In the case at hand, it is undisputed between the Parties that Complainants’ DR. MARTENS trademark enjoys considerable recognition throughout the world, including in Europe and Germany where Respondent apparently is domiciled. The redirection of the disputed domain name, which is confusingly similar to Complainants’ DR. MARTENS trademark, to a website at “www.botasdrmartens.com” which at least at some point showed, inter alia, Complainants’ official DR. MARTENS logo and offered a variety of footwear bearing the DR. MARTENS trademark for online sale at discounted prices without a disclaimer, including the original model of “Dr. Martens” footwear, is a clear indication that Respondent intentionally attempted to attract, for commercial gain, Internet users to his own website by creating a likelihood of confusing with Complainants’ DR. MARTENS trademark as to the source, sponsorship, affiliation or endorsement of Respondent’s website. Such circumstances are evidence of registration and making use of the disputed domain name in bad faith within the meaning of paragraph 4(b)(iv) of the Policy.

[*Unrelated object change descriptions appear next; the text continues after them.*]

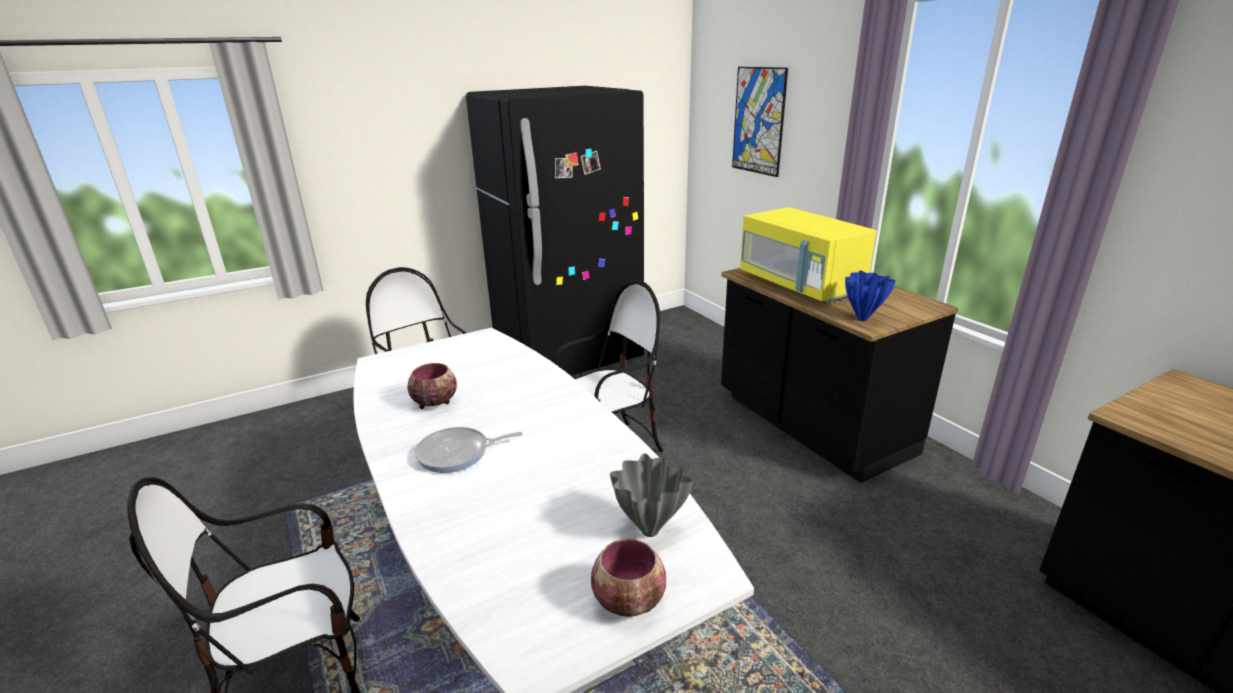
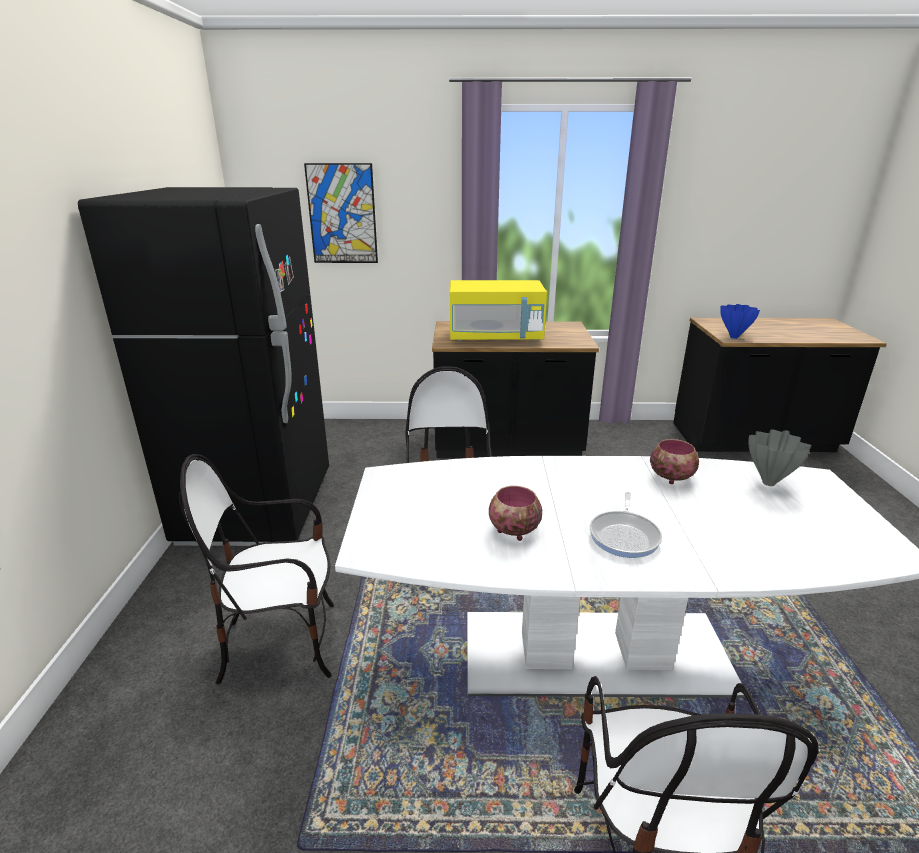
camera: 60 degrees left, 0 degrees up
(630, 602) = (841, 508): bowl -> bowl (671, 477)
(862, 319) = (572, 342): blue vase -> blue vase (734, 337)

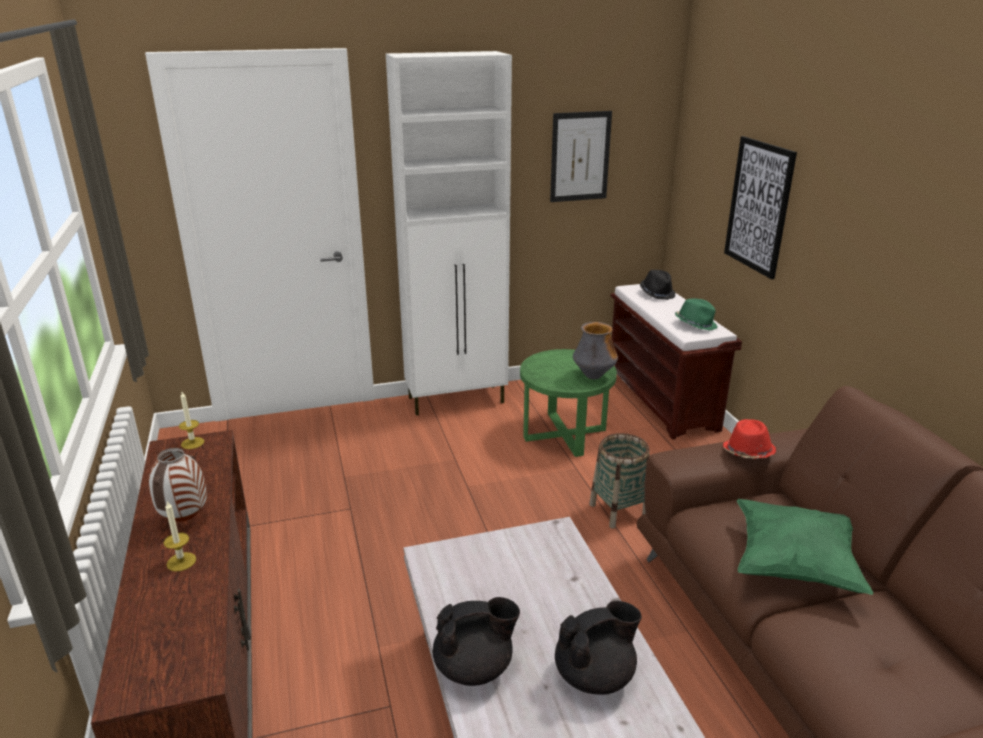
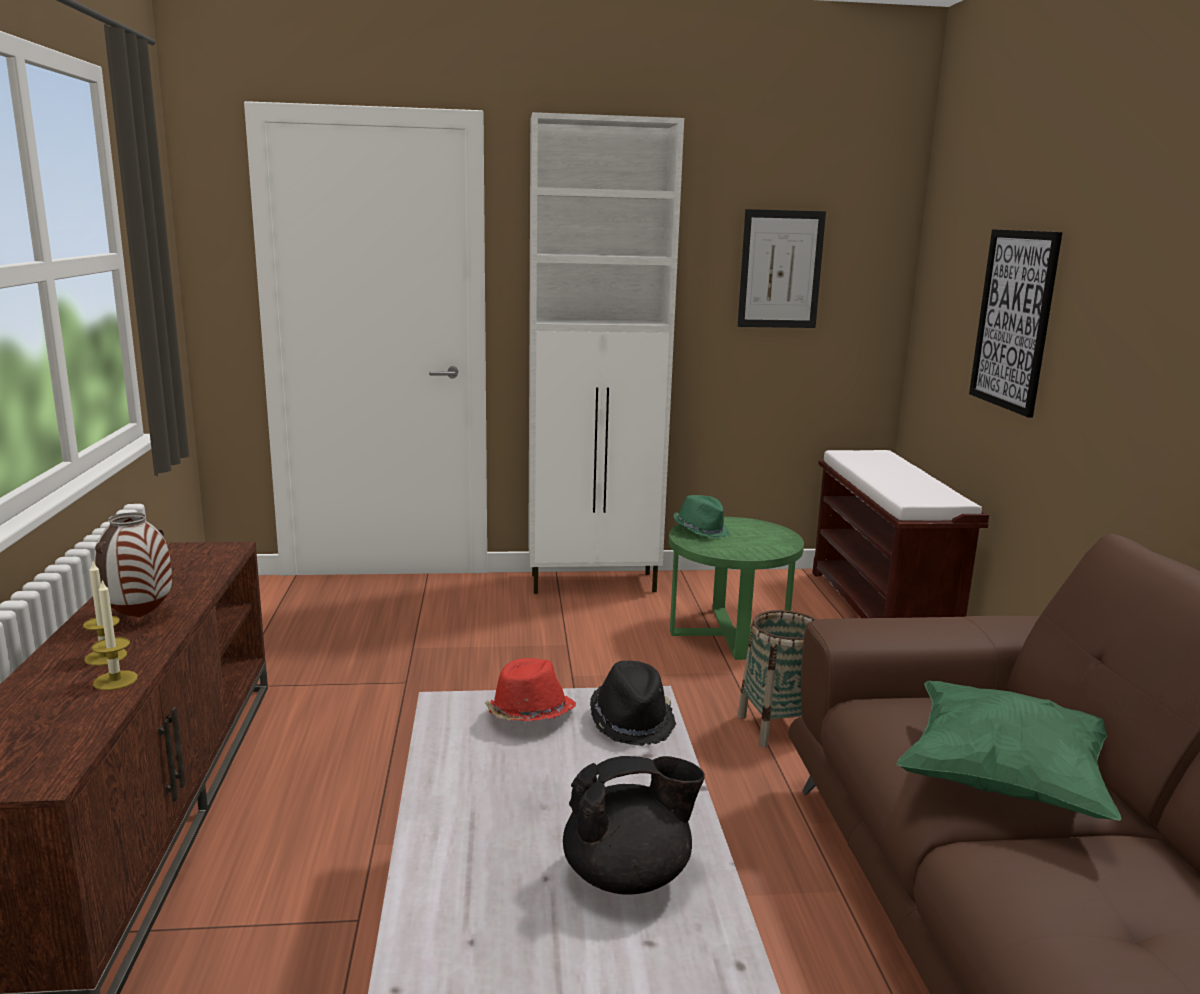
camera: 10 degrees right, 10 degrees down
(192, 443) = (198, 548): candle -> candle (115, 680)
(474, 667) = (449, 839): black teapot -> none
(593, 376) = (769, 546): vase -> none
(657, 293) = (881, 460): black hat -> black hat (632, 721)
(695, 324) = (924, 491): green hat -> green hat (701, 530)
(747, 452) = (959, 631): red hat -> red hat (529, 715)

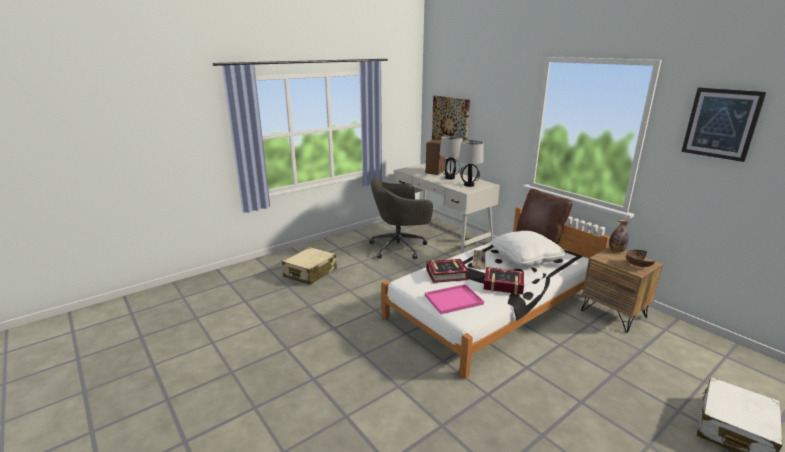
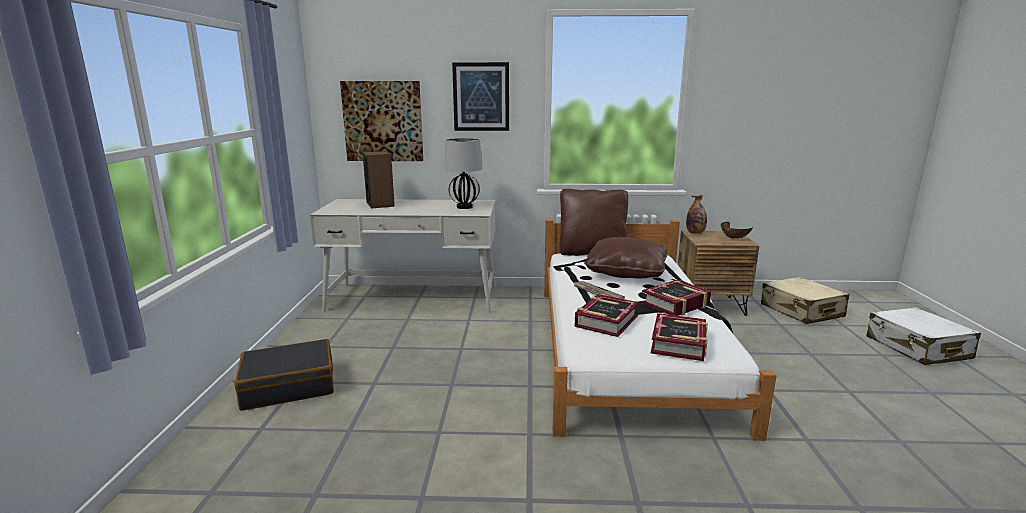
camera: 50 degrees left, 5 degrees down
(310, 273) = (316, 446): beige suitcase -> beige suitcase (801, 311)
(335, 248) = (289, 386): none -> black suitcase
(400, 247) = (395, 338): grey office chair -> none
(449, 178) = (419, 206): table lamp -> none
(453, 300) = (679, 343): pink tray -> book
(525, 258) = (626, 272): white pillow -> brown pillow
(721, 123) = (760, 73): picture -> picture (481, 97)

In this context, the Panel has also noted that Respondent not only made use of a WhoIs Privacy Service in order to conceal his true identity, but also provided fault or incomplete contact information in the WhoIs register for the disputed domain name since, according to the email correspondence between the Center and the postal courier DHL, the Written Notice on the Notification of Complaint dated March 6, 2020, could not be delivered. These facts at least throw a light on Respondent’s behavior which supports the Panel’s bad faith finding.
Therefore, the Panel concludes that Complainants have also satisfied the third element under the Policy as set forth by paragraph 4(a)(iii).
For the foregoing reasons, in accordance with paragraphs 4(i) of the Policy and 15 of the Rules, the Panel orders that the disputed domain name <botasdrmartens.com> be transferred to Complainants.
Stephanie G. Hartung
Date: April 20, 2020
1 It is evident from the case file that Domain Administrator, See PrivacyGuardian.org, United States, is a privacy protection service and that Stephan Naumann, Germany, is the underlying registrant of the disputed domain name. Therefore, unless otherwise indicated, the term “Respondent” is used by the Panel in the case at hand to refer to the latter underlying registrant only.